FARELER VE INSANLAR

John Steinbeck, 27 Şubat 1902'de Amerika Birleşik Devletleri'nin Kaliforniya eyaleti Salinas kentinde çiftlikte çalışan(ırgat) bir ailenin çocuğu olarak dünyaya gelmiştir. Babası Prusyalı, annesi ise İrlandalı göçmen bir aileye sahiptir. Yaşıtları gibi o da küçük yaşlarda çiftçilik yapmıştır.1920-1926 yılları arasında aralıklarla Stanford Üniversitesi'nde okumuştur.Öğrenimini sürdürebilmek için duvarcılık, boyacılık, kapıcılık, eczacılık gibi işlerde çalışmıştır. Okulu bitirememiş öğrencilik yıllarında başladığı yazmayı sürdürmüştür. Çiftlikte çalışırken(ırgatlık) ve işçilik yaparken edindiği deneyimler, eserlerinde işçilerin yaşamlarını gerçekçi bir dile anlatmasına büyük katkı sağlamıştır.
İlk romanlarından başlayarak hep işçileri, yaşam koşullarını, ilişkilerini anlatmıştır. 1929'da yayınlanan ilk kitabı "Altın Kupa" dan sonra 1936'da yayınlanan "Bitmeyen Kavga"da tarım işçilerinin grevi ve bu greve önderlik eden iki Marksisti anlatmıştır. Amerikan çalışma sistemine keskin eleştiriler yönelmiştir. Üçüncü kitabı "Fareler ve İnsanlar" 1937'de yayınlanmasıyla bu kez iki göçmen işçi arasındaki garip ve karmaşık ilişkinin öyküsünü anlatmıştır. Kendisine "Pulitzer Ödülü" getiren ünlü romanı "Gazap Üzümleri" 1940'ta sinemaya aktarılmıştır. II. Dünya Savaşı yıllarında daha çok ideolojik eserler vermiştir. İzleyen yıllarda politikadan uzak, eğlendirici yanı ağır basan duygusal ögelerin de yer aldığı eserler ve senaryolar yazmıştır. 1962'de edebiyata katkılarından dolayı Nobel Edebiyat Ödülü'ne layık görülmüştür. 20 Aralık 1968'de New York'ta yaşamını yitirmiştir.
● ● ● ● ●
_Yapılacaklar_
- A) Steinbeck'in hayatını anlatan metne göre Steinbeck, Nobel Edebiyat Ödülü'ne hangi yıl layık görülmüştür?
- B) Steinbeck'in hayatını anlatan metinde adı geçen bütün kitaplarını sırala.
Sonra gelen malzemenin bu işle hiçbir ilgisi yok.

_Veri Parçası_
● ● ● ● ●
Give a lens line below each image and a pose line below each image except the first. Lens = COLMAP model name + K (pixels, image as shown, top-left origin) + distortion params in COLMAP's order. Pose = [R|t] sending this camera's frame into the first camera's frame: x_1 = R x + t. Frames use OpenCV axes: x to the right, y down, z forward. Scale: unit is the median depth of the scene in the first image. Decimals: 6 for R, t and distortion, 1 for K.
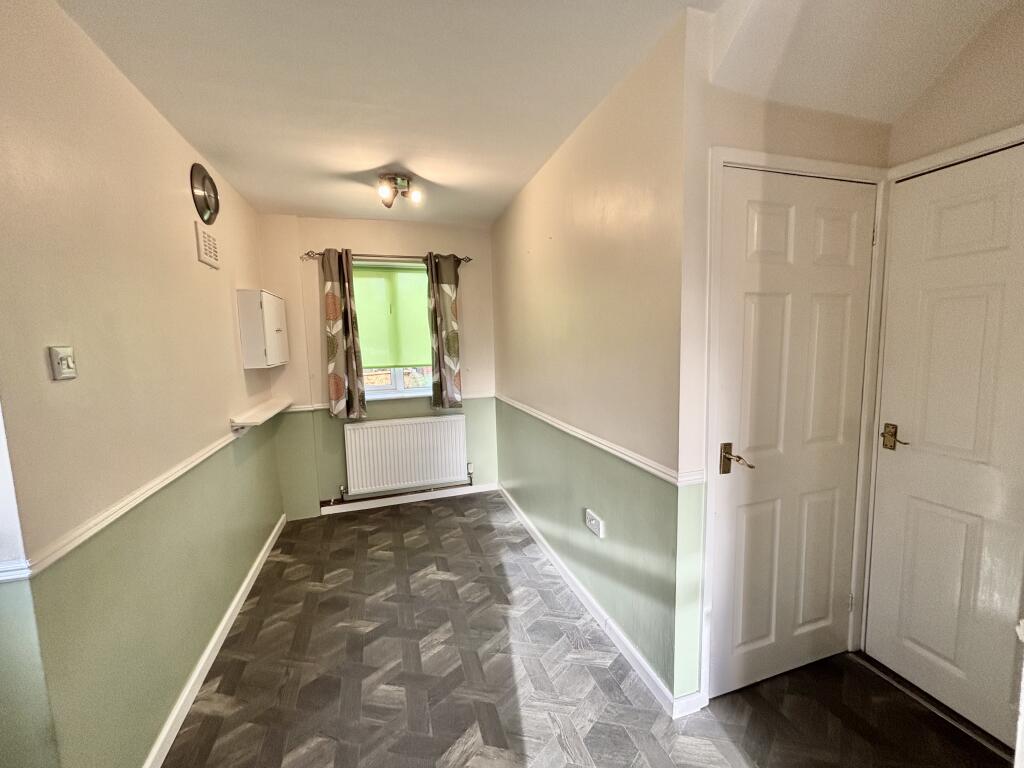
lens RADIAL K [[415.6, 0, 512.8], [0, 415.6, 383.0], [0, 0, 1]] dist [0.000060, 0.000008]
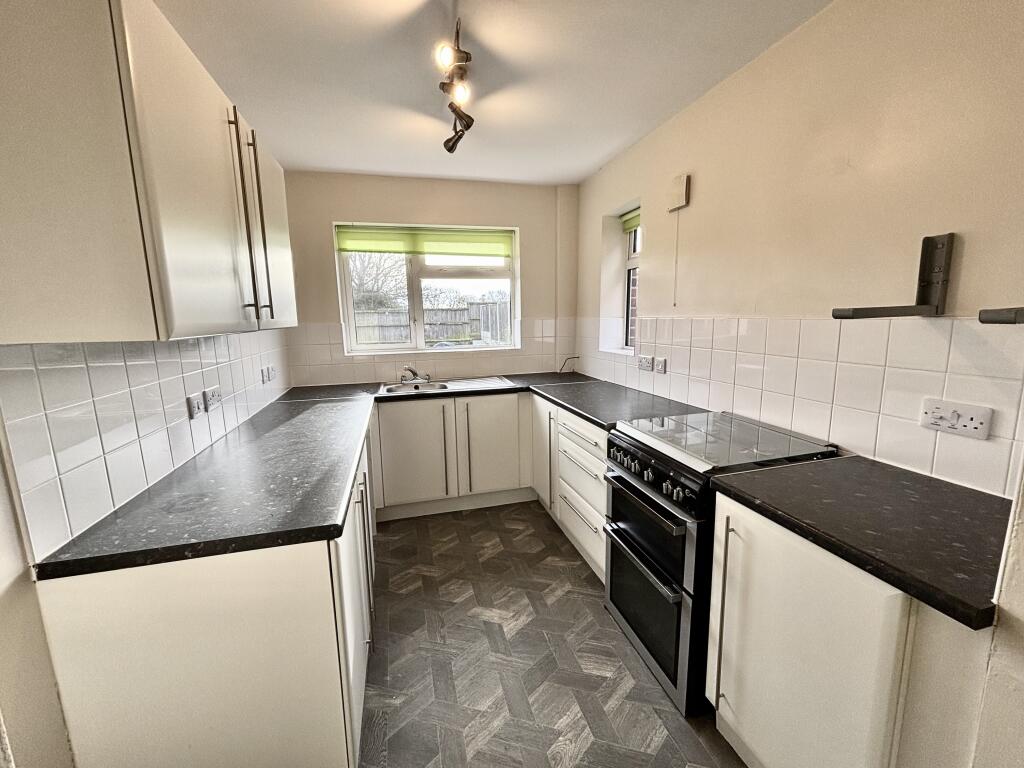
● ● ● ● ●
_Cevapların_
- A) 1962'de.

- B) Altın Kupa, Bitmeyen Kavga, Fareler ve İnsanlar, Gazap Üzümleri